Gilder Lehrman Self Paced Courses Here
If you are a social studies teacher, listen up. These courses offer and graduate credit (through Adams State University).
Here is where Gilder Lehrman blows the competition out of the water.
The Institute also offers History U, which provides free, non-credit-bearing versions of these courses specifically for high school students. Professional Development and Accreditation gilder lehrman self paced courses
Future research on Gilder Lehrman self-paced courses could explore:
If you are submitting this for a Gilder Lehrman self-paced course (such as History School or the MA program), instructors look for specific structural elements. Here is why the example above works: If you are a social studies teacher, listen up
Have you taken a Gilder Lehrman course? Which one was your favorite? Drop a comment below!

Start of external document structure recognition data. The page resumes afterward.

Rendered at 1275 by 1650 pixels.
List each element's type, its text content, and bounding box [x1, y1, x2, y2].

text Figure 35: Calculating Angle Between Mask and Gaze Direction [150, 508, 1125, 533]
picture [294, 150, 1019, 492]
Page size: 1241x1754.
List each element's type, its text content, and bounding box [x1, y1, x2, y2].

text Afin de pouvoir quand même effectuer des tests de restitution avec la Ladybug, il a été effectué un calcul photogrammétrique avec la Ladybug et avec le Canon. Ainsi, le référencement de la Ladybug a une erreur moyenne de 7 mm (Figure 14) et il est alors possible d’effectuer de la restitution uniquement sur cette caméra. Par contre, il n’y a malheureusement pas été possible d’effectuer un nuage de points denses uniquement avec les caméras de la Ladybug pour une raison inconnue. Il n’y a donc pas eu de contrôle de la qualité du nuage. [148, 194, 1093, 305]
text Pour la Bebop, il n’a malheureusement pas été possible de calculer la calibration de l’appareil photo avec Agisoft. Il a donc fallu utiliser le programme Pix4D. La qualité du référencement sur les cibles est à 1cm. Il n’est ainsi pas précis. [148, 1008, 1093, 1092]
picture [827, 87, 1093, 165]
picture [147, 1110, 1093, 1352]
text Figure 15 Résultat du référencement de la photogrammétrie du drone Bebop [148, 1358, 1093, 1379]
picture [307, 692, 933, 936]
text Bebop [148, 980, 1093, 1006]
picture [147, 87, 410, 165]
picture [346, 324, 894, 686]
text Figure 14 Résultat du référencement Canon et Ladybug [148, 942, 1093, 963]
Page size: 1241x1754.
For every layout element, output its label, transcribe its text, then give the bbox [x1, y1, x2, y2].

We have all been there. You pick up a thick book on the American Revolution or the Civil War, read the first two chapters with zeal, and then... life gets in the way. The book becomes a bookmark. The Institute also offers History U, which provides
Each course is led by a leading historian and typically includes:
The initial fracture in the imperial relationship centered on the issue of revenue. The Stamp Act of 1765 represented a departure from previous trade regulations because it was designed explicitly to raise revenue rather than regulate trade. For the colonists, this distinction was vital. As outlined in the Virginia Resolves, the colonists argued that they could only be taxed by their own elected representatives. The British insistence on the theory of "virtual representation"—the idea that Parliament represented all British subjects regardless of election—clashed directly with the colonial experience of self-government. The resulting boycotts and the Stamp Act Congress demonstrated a new unity among the colonies, but more importantly, they revealed a fundamental disagreement on the definition of liberty. The repeal of the Stamp Act temporarily soothed tensions, but the accompanying Declaratory Act signaled Parliament’s refusal to compromise on the principle of sovereignty.